*** Exercise input Section Begins ***

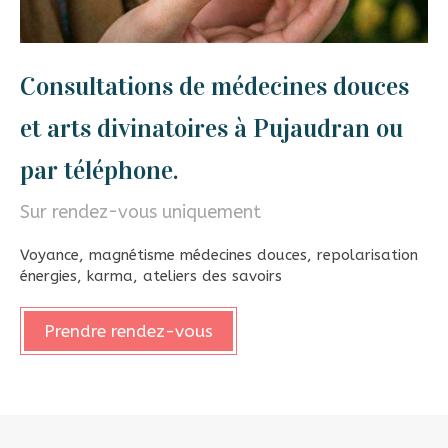
Consultations de médecines douces
et arts divinatoires à Pujaudran ou
par téléphone.
Sur rendez-vous uniquement
Voyance, magnétisme médecines douces, repolarisation
énergies, karma, ateliers des savoirs
Prendre rendez-vous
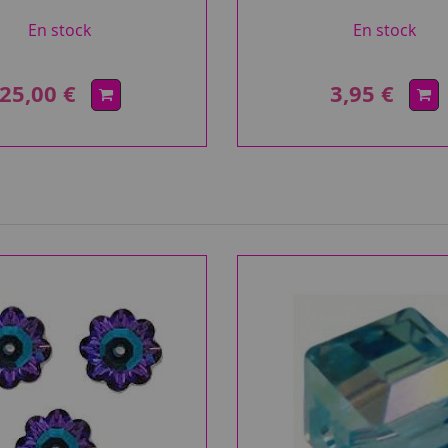
En stock
En stock
25,00 €
3,95 €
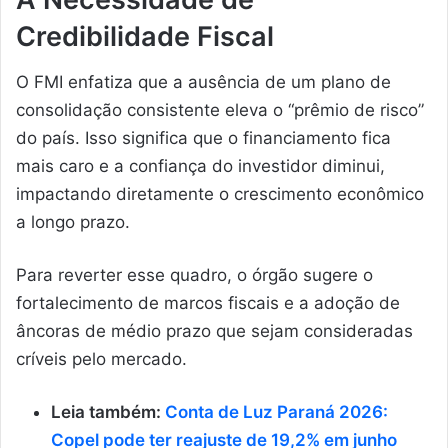
Credibilidade Fiscal
O FMI enfatiza que a ausência de um plano de
consolidação consistente eleva o “prêmio de risco”
do país. Isso significa que o financiamento fica
mais caro e a confiança do investidor diminui,
impactando diretamente o crescimento econômico
a longo prazo.
Para reverter esse quadro, o órgão sugere o
fortalecimento de marcos fiscais e a adoção de
âncoras de médio prazo que sejam consideradas
críveis pelo mercado.
Leia também:
Conta de Luz Paraná 2026:
Copel pode ter reajuste de 19,2% em junho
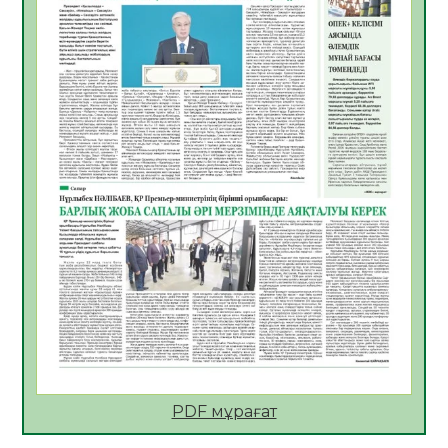
Көкжөтел ауруы туралы
06.08.2026
32
0
АПВ вакцинасы туралы мәлімет
06.08.2026
32
0
Open Air: Қызылорда облысы полиция
департаменті 20 мыңнан астам
көрерменнің қауіпсіздігін қамтамасыз етті
06.08.2026
42
0
ҚЫЗЫЛОРДАДА «САНАЛЫ ҰРПАҚ –
ЖАРҚЫН БОЛАШАҚ» АТТЫ КЕҢЕЙТІЛГЕН
МӘЖІЛІС ӨТТІ
05.08.2026
44
0
Қазақстан Орталық Азиядағы көшуге ең
қолайлы ел атанды
05.08.2026
44
0
PDF мұрағат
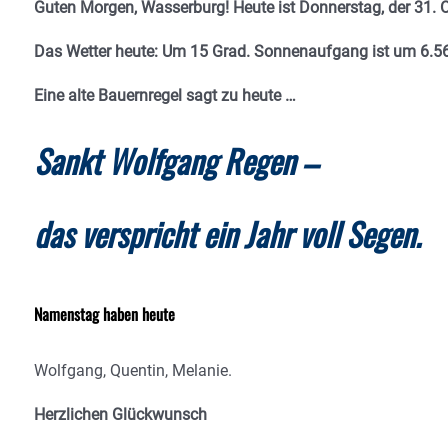
Guten Morgen, Wasserburg! Heute ist Donnerstag, der 31. O
Das Wetter heute: Um 15 Grad.
Sonnenaufgang ist um 6.56
Eine alte Bauernregel sagt zu heute …
Sankt Wolfgang Regen –
das verspricht ein Jahr voll Segen.
Namenstag haben heute
Wolfgang, Quentin, Melanie.
Herzlichen Glückwunsch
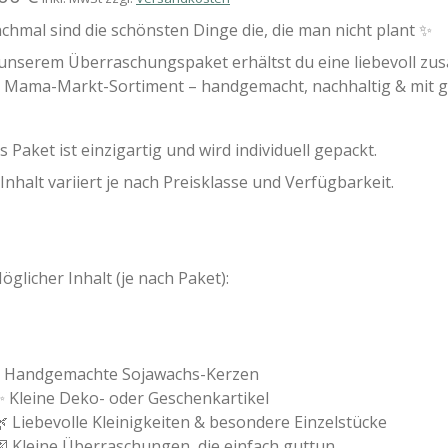
hmal sind die schönsten Dinge die, die man nicht plant ✨
 unserem Überraschungspaket erhältst du eine liebevoll z
 Mama-Markt-Sortiment – handgemacht, nachhaltig & mit ga
s Paket ist einzigartig und wird individuell gepackt.
Inhalt variiert je nach Preisklasse und Verfügbarkeit.
öglicher Inhalt (je nach Paket):
🕯️ Handgemachte Sojawachs-Kerzen
 Kleine Deko- oder Geschenkartikel
 Liebevolle Kleinigkeiten & besondere Einzelstücke
 Kleine Überraschungen, die einfach guttun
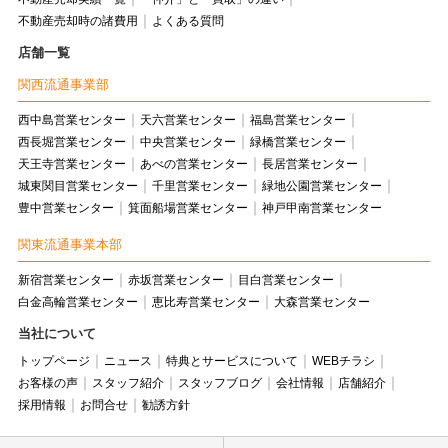
不動産売却時の諸費用
よくある質問
店舗一覧
関西流通事業部
西中島営業センター
天六営業センター
福島営業センター
西長堀営業センター
中央営業センター
緑橋営業センター
天王寺営業センター
あべの営業センター
長居営業センター
城東関目営業センター
千里営業センター
緑地公園営業センター
豊中営業センター
箕面船場営業センター
神戸甲南営業センター
関東流通事業本部
新宿営業センター
赤坂営業センター
目白営業センター
白金高輪営業センター
恵比寿営業センター
大森営業センター
当社について
トップページ
ニュース
特典とサービスについて
WEBチラシ
お客様の声
スタッフ紹介
スタッフブログ
会社情報
店舗紹介
採用情報
お問合せ
勧誘方針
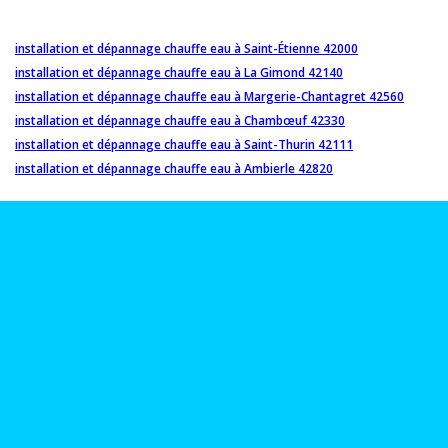
installation et dépannage chauffe eau à Saint-Étienne 42000
installation et dépannage chauffe eau à La Gimond 42140
installation et dépannage chauffe eau à Margerie-Chantagret 42560
installation et dépannage chauffe eau à Chambœuf 42330
installation et dépannage chauffe eau à Saint-Thurin 42111
installation et dépannage chauffe eau à Ambierle 42820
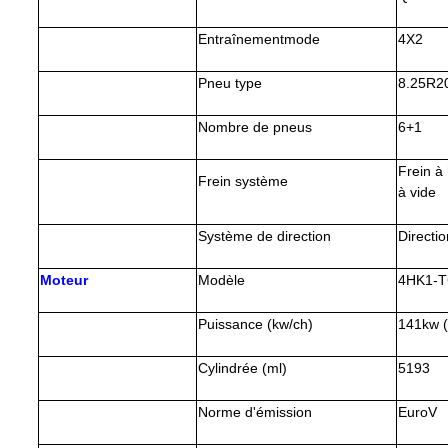
Entraînement
m
ode
4X2
Pneu
type
8.25R2
Nombre de pneus
6+1
Frein à
Frein
système
à vide
Système de direction
Directi
Moteur
Modèle
4
HK1-T
Puissance (kw/ch)
141
kw 
Cylindrée (ml)
5193
Norme d'émission
Euro
V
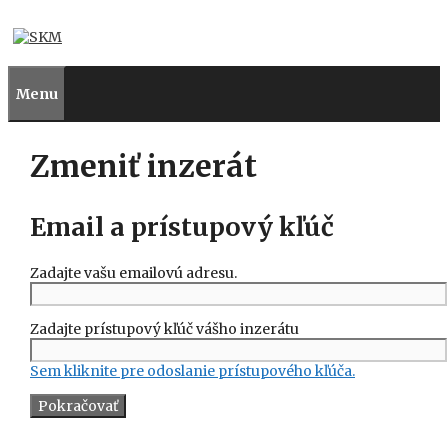
Preskočiť
na
obsah
Menu
Zmeniť inzerát
Email a prístupový kľúč
Zadajte vašu emailovú adresu.
Zadajte prístupový kľúč vášho inzerátu
Sem kliknite pre odoslanie prístupového kľúča.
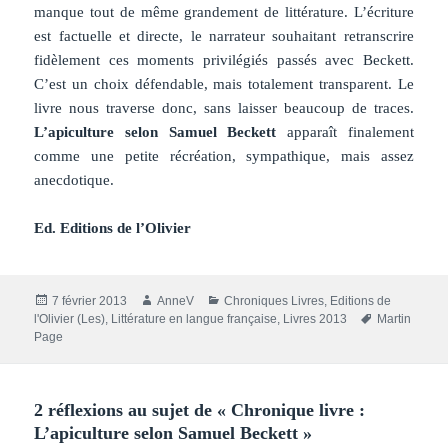
manque tout de même grandement de littérature. L’écriture
est factuelle et directe, le narrateur souhaitant retranscrire
fidèlement ces moments privilégiés passés avec Beckett.
C’est un choix défendable, mais totalement transparent. Le
livre nous traverse donc, sans laisser beaucoup de traces.
L’apiculture selon Samuel Beckett
apparaît finalement
comme une petite récréation, sympathique, mais assez
anecdotique.
Ed. Editions de l’Olivier
Publié
Auteur
Catégories
7 février 2013
AnneV
Chroniques Livres
,
Editions de
le
Mots-
l'Olivier (Les)
,
Littérature en langue française
,
Livres 2013
Martin
clés
Page
2 réflexions au sujet de « Chronique livre :
L’apiculture selon Samuel Beckett »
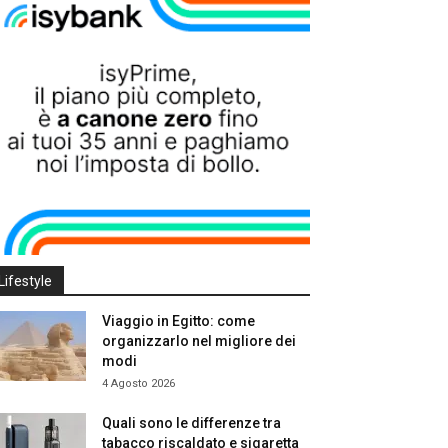
Lifestyle
Viaggio in Egitto: come
organizzarlo nel migliore dei
modi
4 Agosto 2026
Quali sono le differenze tra
tabacco riscaldato e sigaretta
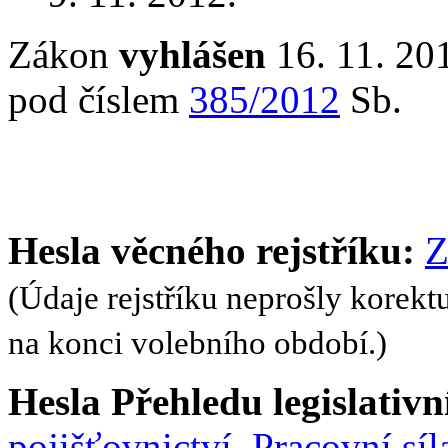
Zákon
vyhlášen
16. 11. 201
pod číslem
385/2012
Sb.
Hesla věcného rejstříku:
Z
(Údaje rejstříku neprošly korekt
na konci volebního období.)
Hesla Přehledu legislativní
pojišťovnictví
,
Pracovní síl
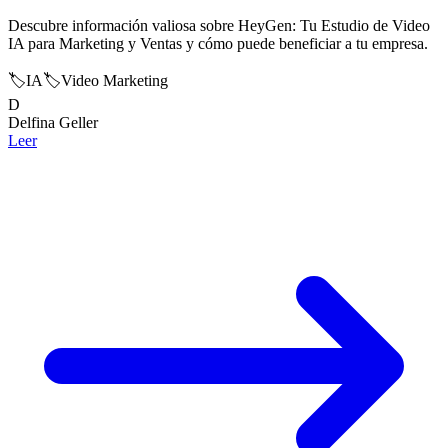
Descubre información valiosa sobre HeyGen: Tu Estudio de Video
IA para Marketing y Ventas y cómo puede beneficiar a tu empresa.
🏷️
IA
🏷️
Video Marketing
D
Delfina Geller
Leer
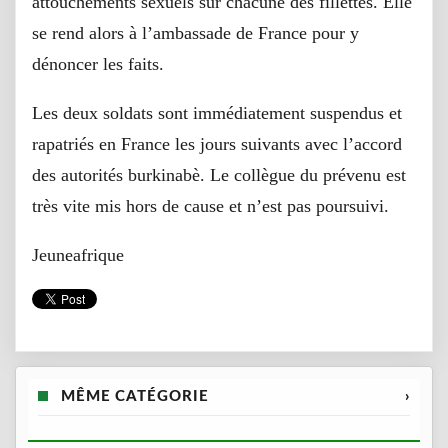
attouchements sexuels sur chacune des fillettes. Elle
se rend alors à l’ambassade de France pour y
dénoncer les faits.
Les deux soldats sont immédiatement suspendus et
rapatriés en France les jours suivants avec l’accord
des autorités burkinabè. Le collègue du prévenu est
très vite mis hors de cause et n’est pas poursuivi.
Jeuneafrique
MÊME CATÉGORIE
›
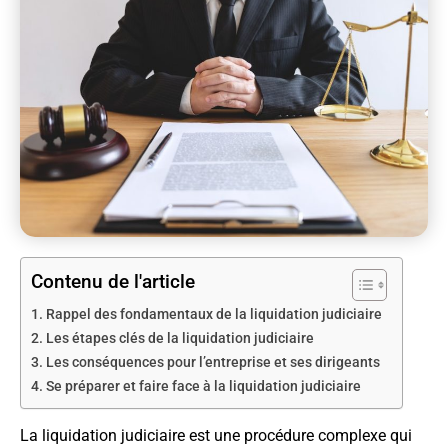
Contenu de l'article
Rappel des fondamentaux de la liquidation judiciaire
Les étapes clés de la liquidation judiciaire
Les conséquences pour l’entreprise et ses dirigeants
Se préparer et faire face à la liquidation judiciaire
La liquidation judiciaire est une procédure complexe qui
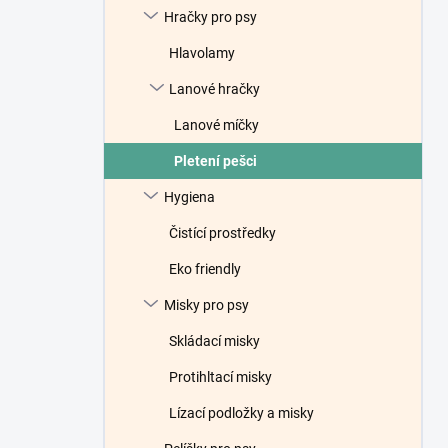
Hračky pro psy
Hlavolamy
Lanové hračky
Lanové míčky
Pletení pešci
Hygiena
Čistící prostředky
Eko friendly
Misky pro psy
Skládací misky
Protihltací misky
Lízací podložky a misky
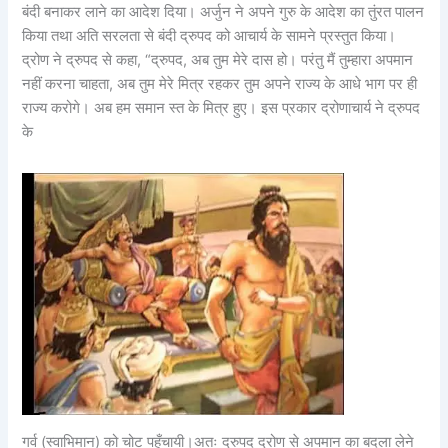
बंदी बनाकर लाने का आदेश दिया। अर्जुन ने अपने गुरु के आदेश का तुंरत पालन
किया तथा अति सरलता से बंदी द्रुपद को आचार्य के सामने प्रस्तुत किया।
द्रोण ने द्रुपद से कहा, “द्रुपद, अब तुम मेरे दास हो। परंतु मैं तुम्हारा अपमान
नहीं करना चाहता, अब तुम मेरे मित्र रहकर तुम अपने राज्य के आधे भाग पर ही
राज्य करोगे। अब हम समान स्त के मित्र हुए। इस प्रकार द्रोणाचार्य ने द्रुपद
के
गर्व (स्वाभिमान) को चोट पहुँचायी।अतः द्रुपद द्रोण से अपमान का बदला लेने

*** Exercise input Section Ends ***

Requirement: Take the entries above and copy exactly the lines starting at the one with "Contenu de l'article" and ending at the one with "किया तथा अति"; nothing outside that span, and no pictures.

Response box:
Contenu de l'article
Rappel des fondamentaux de la liquidation judiciaire
Les étapes clés de la liquidation judiciaire
Les conséquences pour l’entreprise et ses dirigeants
Se préparer et faire face à la liquidation judiciaire
La liquidation judiciaire est une procédure complexe qui
Hračky pro psy
Hlavolamy
Lanové hračky
Lanové míčky
Pletení pešci
Hygiena
Čistící prostředky
Eko friendly
Misky pro psy
Skládací misky
Protihltací misky
Lízací podložky a misky
बंदी बनाकर लाने का आदेश दिया। अर्जुन ने अपने गुरु के आदेश का तुंरत पालन
किया तथा अति सरलता से बंदी द्रुपद को आचार्य के सामने प्रस्तुत किया।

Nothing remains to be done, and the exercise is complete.